### Quoted passage
Four tools that do something specific, well.

Most of this site is for reading and discussing. These four pages are for doing — short, focused interactives that hand you a usable artifact in under ten minutes. Three are for educators; one is for parents. All are free, no login, no data collected beyond cookieless event counts.

For teachers

Thought Experiment Picker

Three quick questions about grade, time, and topic — three classroom-ready thought experiments that fit. Designed for the Sunday-night planning block.

Inputs
Grade band · Depth · Topic
Output
3 ranked experiments + direct links to the scene
Time
~90 seconds

For teachers & school leaders

AI Use Rubric

Score a proposed AI use across six dimensions — cognitive substitution, bias, privacy, authorship, equity, oversight — and get a go / discuss / redesign recommendation with the rationale.

Inputs
One AI use case + six 0–2 scores
Output
Verdict + rationale you can take into a leadership conversation
Time
~5 minutes

For school leaders

AI Policy Builder

Nine questions about your school's stance on AI yield a 1–2 page draft policy. A structured starting point for a board-ready document — not a finished policy.

Inputs
School name + 8 stance questions
Output
Markdown draft (copy or download .md)
Time
~10 minutes

For parents & caregivers

Family Conversation Generator

Pick your child's age and a topic about AI — homework, deepfakes, AI friends, privacy, creativity, the future of work. Get five short prompts that work at dinner or in the car.

Inputs
Age band + topic
Output
5 conversation prompts (copy-friendly)
Time
~30 seconds

How these fit together

Use the Picker when you have 20 minutes of class time and want a discussion-ready scenario. Use the Rubric when you're evaluating one specific AI use — a tool a vendor pitched, a workflow a teacher proposed, a use case a student asked about. Use the Policy Builder when your school needs an overall position, not a one-off decision. Use Family Conversations when you want your kid to talk first.

These four don't replace each other — they answer different questions. The Rubric ("should we?") feeds the Policy Builder ("what's our overall stance?"). The Picker ("what should I teach tomorrow?") sits upstream of the family conversation ("what does my kid think about what they learned?"). Most of this site supports them — they don't replace the reading; they're what comes next.

### Provided data
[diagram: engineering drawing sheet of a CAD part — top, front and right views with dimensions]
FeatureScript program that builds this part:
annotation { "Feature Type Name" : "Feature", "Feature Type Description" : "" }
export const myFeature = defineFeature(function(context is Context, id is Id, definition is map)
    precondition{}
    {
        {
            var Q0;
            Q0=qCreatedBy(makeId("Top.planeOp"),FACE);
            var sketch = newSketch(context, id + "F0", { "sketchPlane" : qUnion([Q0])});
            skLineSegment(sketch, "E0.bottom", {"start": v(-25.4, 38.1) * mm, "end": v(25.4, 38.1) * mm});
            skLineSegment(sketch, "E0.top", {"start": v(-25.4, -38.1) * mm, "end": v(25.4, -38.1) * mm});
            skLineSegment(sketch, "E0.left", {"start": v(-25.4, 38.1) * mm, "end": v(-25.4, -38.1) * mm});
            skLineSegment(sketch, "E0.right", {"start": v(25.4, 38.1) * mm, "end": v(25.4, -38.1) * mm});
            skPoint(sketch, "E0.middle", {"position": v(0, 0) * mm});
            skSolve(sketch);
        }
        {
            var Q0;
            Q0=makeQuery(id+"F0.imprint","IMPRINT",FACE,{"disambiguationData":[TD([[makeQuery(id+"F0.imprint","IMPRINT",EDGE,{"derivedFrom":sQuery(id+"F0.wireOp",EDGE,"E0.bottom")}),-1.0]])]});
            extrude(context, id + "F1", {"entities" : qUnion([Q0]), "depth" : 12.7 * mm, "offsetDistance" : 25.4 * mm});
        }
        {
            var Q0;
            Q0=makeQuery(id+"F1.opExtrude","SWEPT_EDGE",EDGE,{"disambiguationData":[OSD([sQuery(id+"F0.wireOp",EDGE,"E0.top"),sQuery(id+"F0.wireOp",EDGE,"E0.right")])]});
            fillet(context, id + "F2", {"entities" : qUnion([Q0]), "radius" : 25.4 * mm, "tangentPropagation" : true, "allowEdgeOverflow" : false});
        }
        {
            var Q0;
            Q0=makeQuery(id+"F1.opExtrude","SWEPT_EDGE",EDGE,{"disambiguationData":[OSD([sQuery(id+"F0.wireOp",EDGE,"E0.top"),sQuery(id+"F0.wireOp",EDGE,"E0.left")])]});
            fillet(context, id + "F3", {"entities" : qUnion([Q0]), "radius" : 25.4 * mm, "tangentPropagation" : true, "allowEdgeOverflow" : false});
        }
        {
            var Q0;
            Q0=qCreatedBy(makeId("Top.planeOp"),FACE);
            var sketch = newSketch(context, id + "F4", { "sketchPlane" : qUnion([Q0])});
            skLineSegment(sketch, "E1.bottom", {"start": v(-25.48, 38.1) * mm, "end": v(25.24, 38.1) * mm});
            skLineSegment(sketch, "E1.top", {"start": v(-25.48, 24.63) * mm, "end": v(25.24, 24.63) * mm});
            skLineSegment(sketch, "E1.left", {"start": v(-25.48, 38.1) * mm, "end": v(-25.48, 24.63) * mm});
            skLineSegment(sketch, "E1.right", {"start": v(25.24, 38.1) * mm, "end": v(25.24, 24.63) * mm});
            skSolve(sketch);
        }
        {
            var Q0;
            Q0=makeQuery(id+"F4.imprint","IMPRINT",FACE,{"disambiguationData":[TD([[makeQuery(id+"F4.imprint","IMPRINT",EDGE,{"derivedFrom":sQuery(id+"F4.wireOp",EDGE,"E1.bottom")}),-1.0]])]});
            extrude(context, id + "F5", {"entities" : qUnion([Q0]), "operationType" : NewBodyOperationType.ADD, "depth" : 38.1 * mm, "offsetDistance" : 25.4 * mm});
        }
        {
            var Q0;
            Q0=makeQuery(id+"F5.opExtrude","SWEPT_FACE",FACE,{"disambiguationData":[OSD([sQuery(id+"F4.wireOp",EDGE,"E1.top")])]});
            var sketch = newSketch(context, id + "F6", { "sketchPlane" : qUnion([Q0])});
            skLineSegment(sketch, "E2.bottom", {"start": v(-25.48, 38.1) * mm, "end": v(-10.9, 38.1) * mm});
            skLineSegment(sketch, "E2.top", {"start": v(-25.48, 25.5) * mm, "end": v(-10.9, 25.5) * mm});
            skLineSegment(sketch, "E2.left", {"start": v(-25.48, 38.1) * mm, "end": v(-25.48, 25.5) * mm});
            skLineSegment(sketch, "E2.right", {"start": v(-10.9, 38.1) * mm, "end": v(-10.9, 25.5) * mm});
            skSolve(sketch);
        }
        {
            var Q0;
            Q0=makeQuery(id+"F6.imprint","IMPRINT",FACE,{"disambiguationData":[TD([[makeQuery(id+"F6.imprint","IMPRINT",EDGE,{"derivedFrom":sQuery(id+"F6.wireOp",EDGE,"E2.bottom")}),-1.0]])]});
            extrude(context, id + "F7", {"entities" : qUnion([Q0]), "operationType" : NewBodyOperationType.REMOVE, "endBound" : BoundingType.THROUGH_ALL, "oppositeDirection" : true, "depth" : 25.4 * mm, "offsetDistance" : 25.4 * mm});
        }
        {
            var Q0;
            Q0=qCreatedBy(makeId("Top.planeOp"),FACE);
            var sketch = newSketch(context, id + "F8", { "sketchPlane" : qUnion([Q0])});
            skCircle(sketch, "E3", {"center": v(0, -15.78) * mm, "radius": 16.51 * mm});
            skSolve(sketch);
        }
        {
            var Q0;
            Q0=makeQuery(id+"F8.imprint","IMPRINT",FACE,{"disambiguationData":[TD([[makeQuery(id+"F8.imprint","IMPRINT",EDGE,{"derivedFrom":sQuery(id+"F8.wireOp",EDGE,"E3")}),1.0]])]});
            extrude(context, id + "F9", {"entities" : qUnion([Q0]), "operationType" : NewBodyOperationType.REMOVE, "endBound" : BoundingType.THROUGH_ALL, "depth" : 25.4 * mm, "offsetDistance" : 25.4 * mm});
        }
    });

### Exercise goal
Edit the tools page text between "Family Conversation Generator" and "conversation prompts (copy-friendly)", inclusive, changing "dinner" to "breakfast".

### Result of this exercise
Family Conversation Generator

Pick your child's age and a topic about AI — homework, deepfakes, AI friends, privacy, creativity, the future of work. Get five short prompts that work at breakfast or in the car.

Inputs
Age band + topic
Output
5 conversation prompts (copy-friendly)